Today, August 9, 2019 marks the 75th anniversary of the Smokey Bear public service campaign, the longest-running public service advertising campaign in U.S. history, educating generations of Americans about their role in preventing wildfires.
The campaign started during World War II. After a Japanese submarine surfaced near the coast of Santa Barbara firing shells that exploded on an oil field near the Los Padres National Forest, and Japanese balloons dropped incendiary devices that started a few fires and killed six citizens in Oregon, the government figured that with fires being ignited by Japan, they needed to reduce the number of preventable human-caused fires.
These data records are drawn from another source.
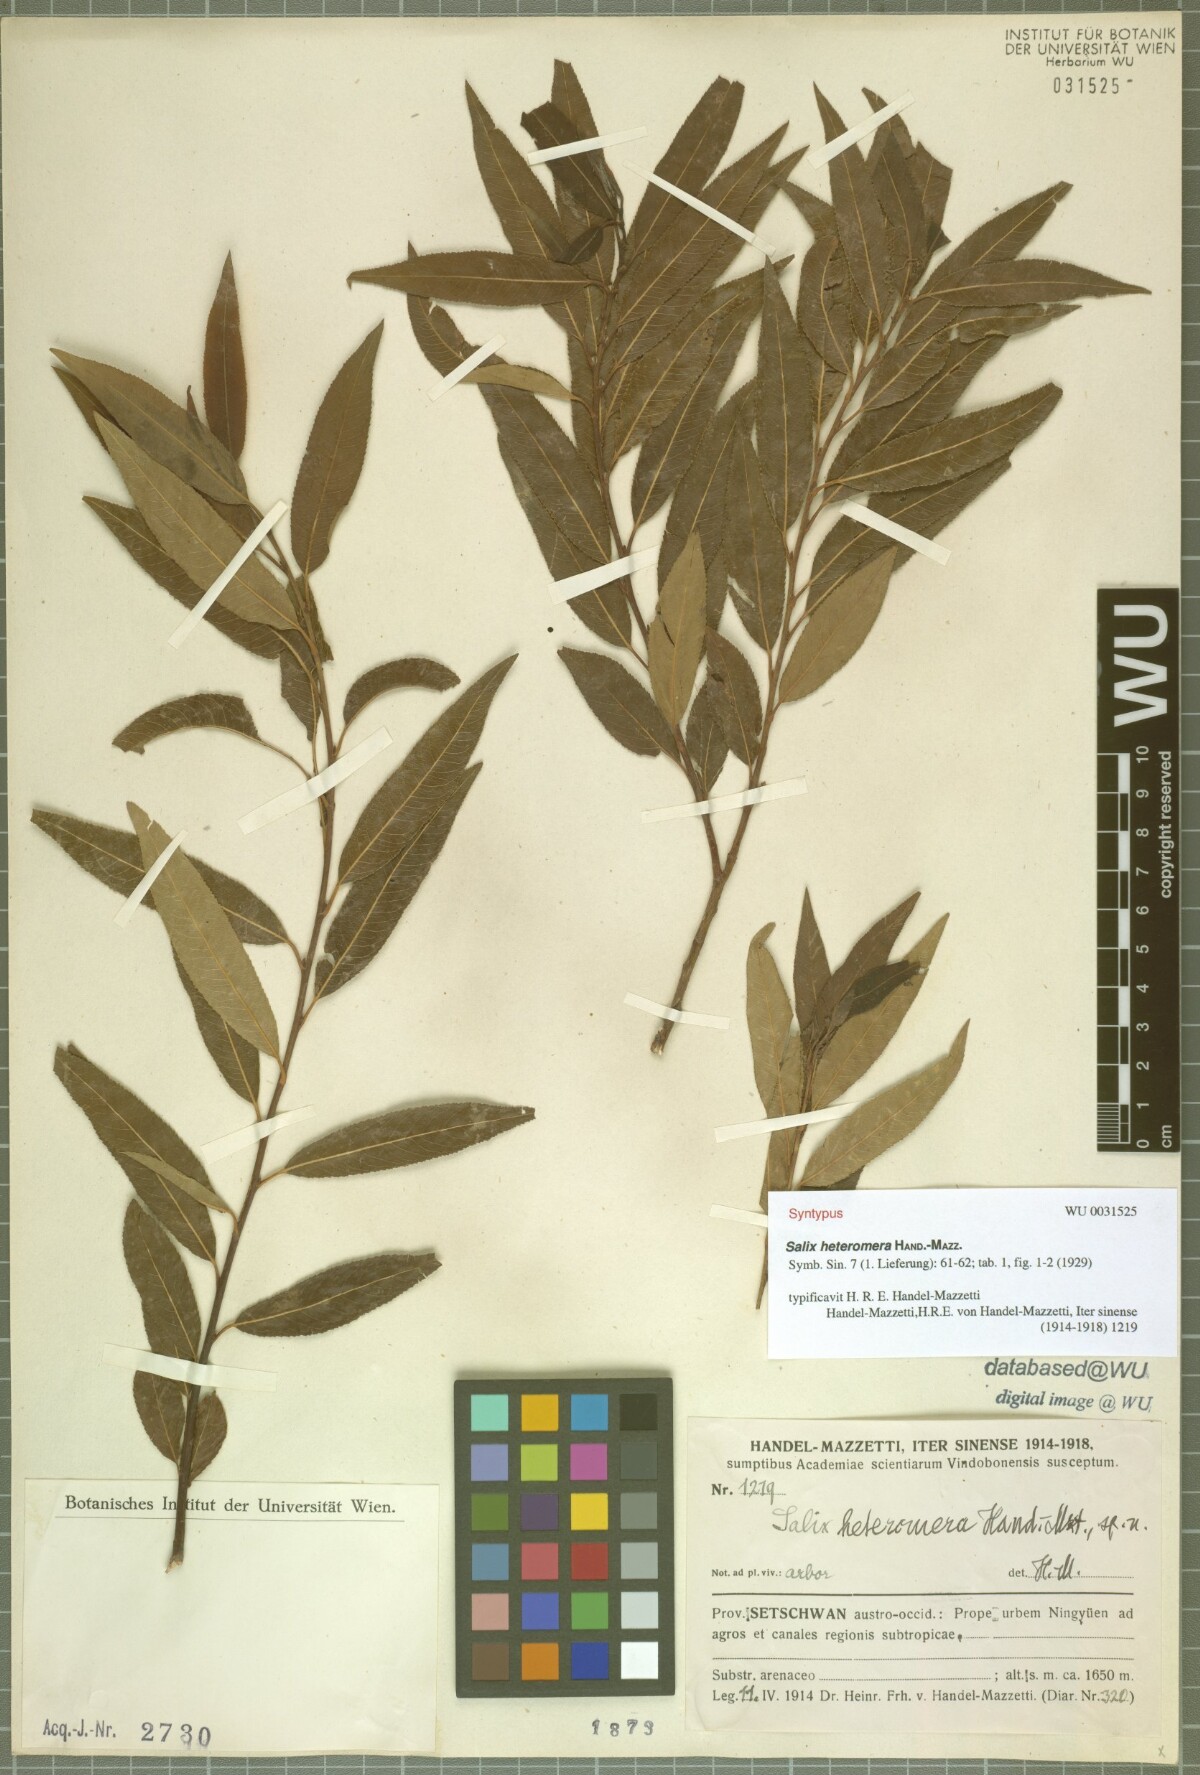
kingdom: Plantae
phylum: Tracheophyta
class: Magnoliopsida
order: Malpighiales
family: Salicaceae
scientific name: Salicaceae
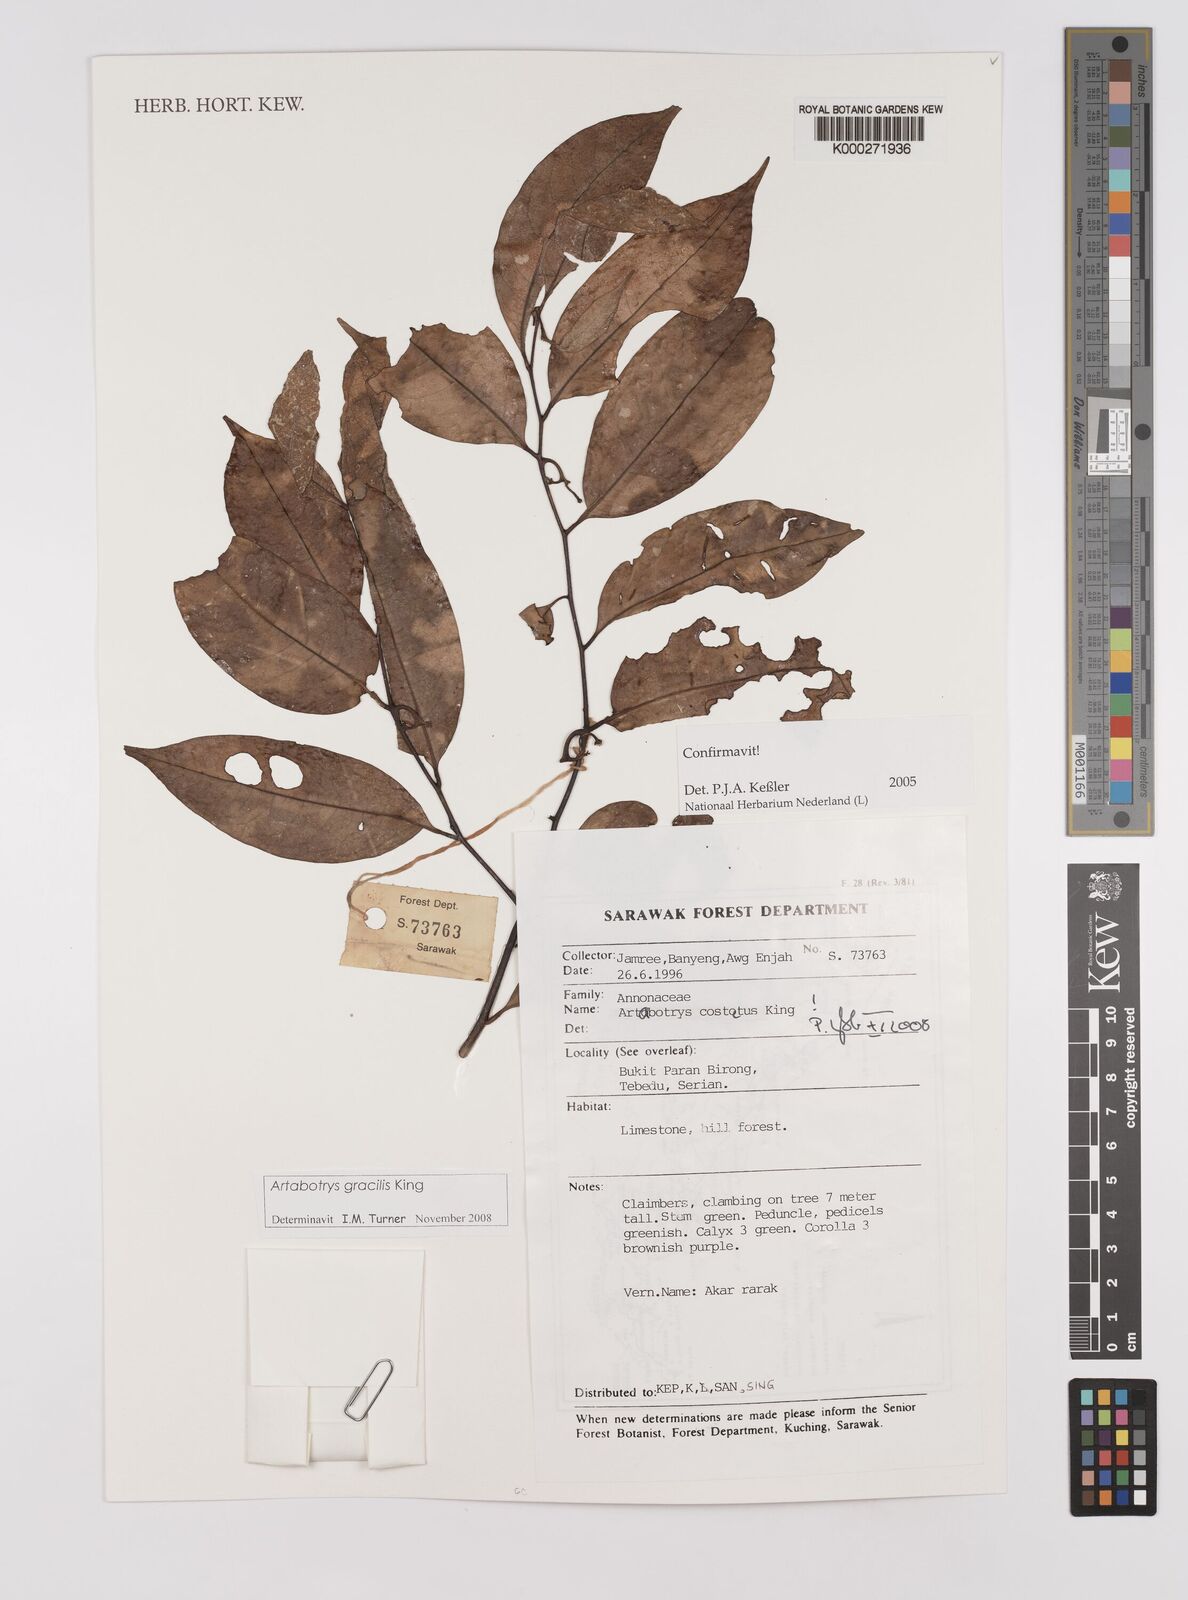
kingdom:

For the first six years Smokey Bear was just an icon, an image. The first real representative of the Bear came in 1950 when a bear cub was found clinging to a burned tree in a forest fire in the Capitan Mountains of New Mexico. Firefighters rescued the cub, which had badly burned paws and hind legs, and he was flown to Santa Fe for treatment. The story became national news and the bear was given a home in the National Zoo in Washington, D.C., becoming the living symbol of Smokey Bear.
Smokey received numerous gifts of honey and so many letters he had to have his own zip code. He remained at the zoo until his death in 1976, when he was returned to his home to be buried at the Smokey Bear Historical Park in Capitan, New Mexico, where he continues to be a wildfire prevention legend.
In 1952, Steve Nelson and Jack Rollins wrote the popular anthem that would launch a continuous debate about Smokey’s name. To maintain the rhythm of the song, they added “the” between “Smokey” and “Bear.” Due to the song’s popularity, Smokey Bear has been called “Smokey the Bear” by many adoring fans, but, in actuality, his name never changed. He’s still Smokey Bear.